Dalam kehidupan keseharian, kerap dijumpai kasus lelaki yang ingin menjalani kehidupan poligami sering memanfaatkan kalimat berbuat adil. Sayangnya itu hanya sebatas di bibir.
Ini biasanya terjadi pada lelaki yang memiliki kecukupan uang, kaya dan mapan. Dengan kekayaan melimpah, lelaki bersangkutan memandang wanita seperti dapat "dibeli". Apalagi bila lelaki bersangkutan berstatus sosial tinggi di tengah masyarakat. Untuk melakukan nikah, kapan dan di mana pun dapat diatur dan dilakukan.
Yang bersangkutan merasa mudah mengatur orang-orang guna menyelesaikan persyaratan perkawinan. Dokumen perizinan dari istri pertama hingga ketiga, misalnya, bisa diperoleh dengan cara pemalsuan. Penghulu bisa diakali dengan iming-iming bayaran tinggi.

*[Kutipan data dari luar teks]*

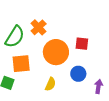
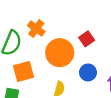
red square: (82, 44) -> (87, 39), turned -32

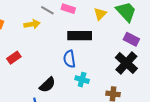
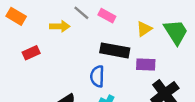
purple rectangle: (131, 39) -> (146, 65), moved, turned -35
red rectangle: (14, 58) -> (31, 53), moved

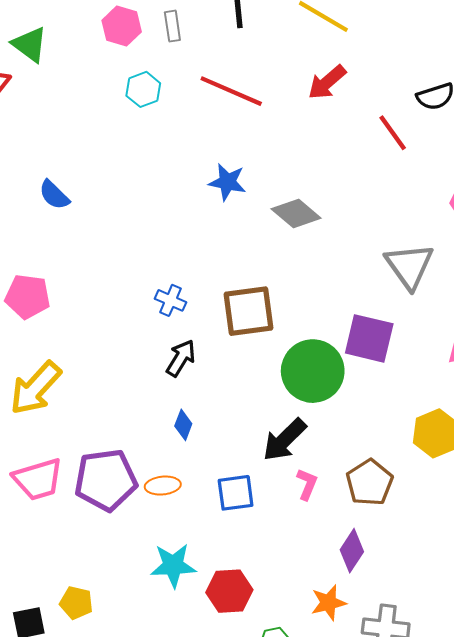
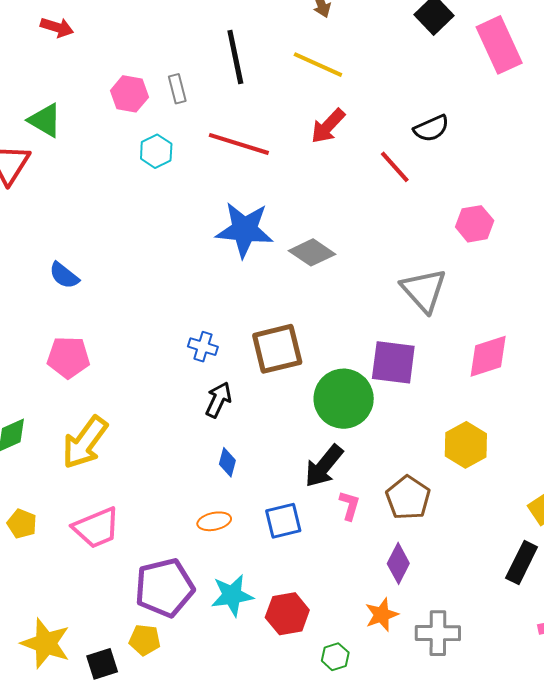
blue star: (227, 182) -> (244, 230), size x1.6
blue semicircle: (54, 195) -> (64, 275), moved
purple pentagon: (106, 480) -> (164, 588), moved

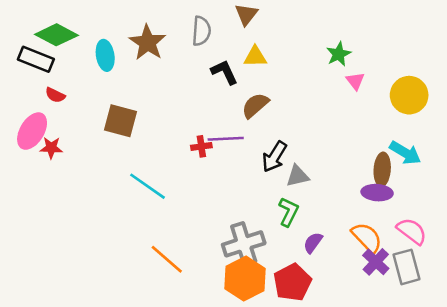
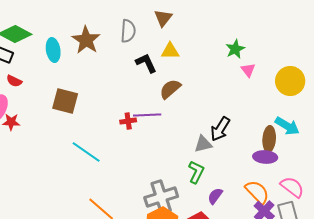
black arrow: (274, 157) -> (220, 129), moved

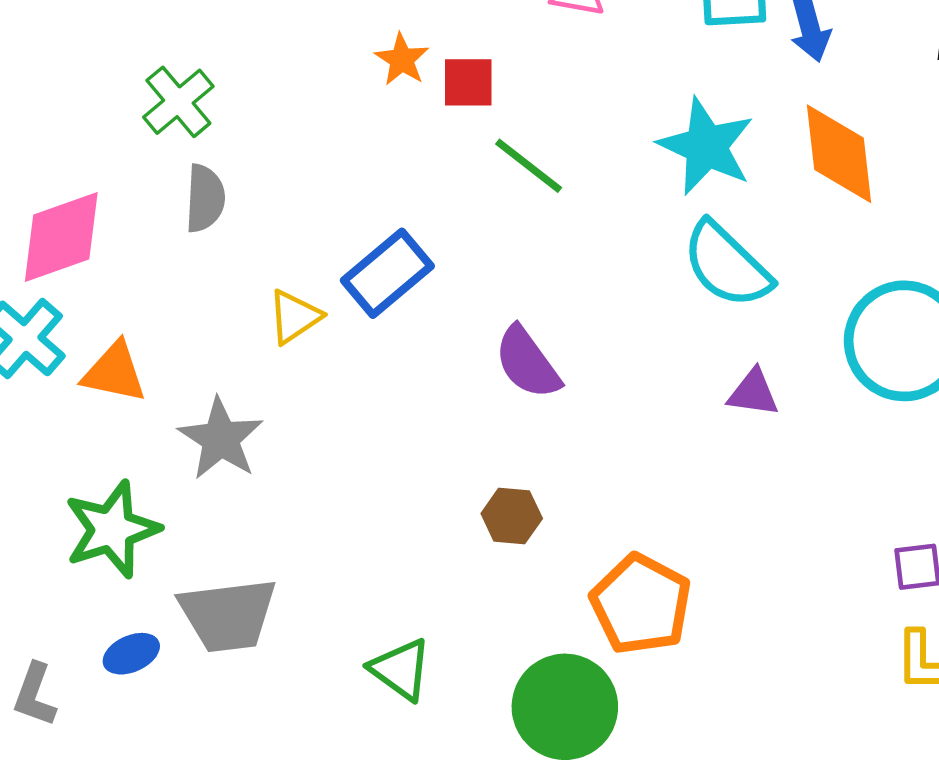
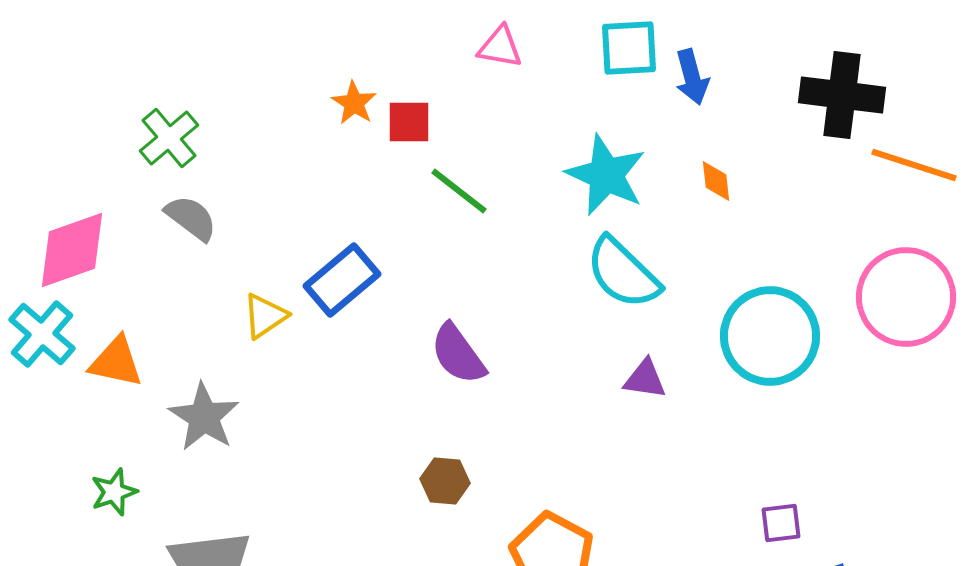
orange diamond: (839, 154) -> (716, 181), size x0.5
gray semicircle: (205, 198) -> (191, 218), turned -56
green star: (112, 529) -> (114, 492), size x0.6

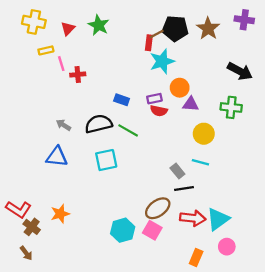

Maaf, pelaku yang berkeinginan hidup dengan wanita lebih dari tiga justru datang dari kalangan orang terpandang dan memiliki pemahaman agama yang bagus.
Penulis pernah mendapati di salah satu KUA Pulo Gadung yang mendapat "tekanan" untuk segera menikahkan seorang terpandang dengan waktu dan tempat yang sudah ditentukan. Yang bersangkutan ingin punya istri ketiga. Kala dimintai kelengkapan dokumen, yang bersangkutan menyebut akan melengkapinya seusai akan nikah. Artinya, dokumen segera menyusul mengingat undangan sudah tersebar ke berbagai pihak.
Permintaan ditolak dengan alasan dokumen pendukung tidak ada. Terjadi "kehebohan" karena pihak penghulu bertahan dengan berpegang pada aturan, sedang pihak yang sudah ngebet nikah dan hidup berpoligami merasa berhak dinikahkan. Begitulah, ketika syahwat lelaki menguasai dan melumpuhkan akal sehat.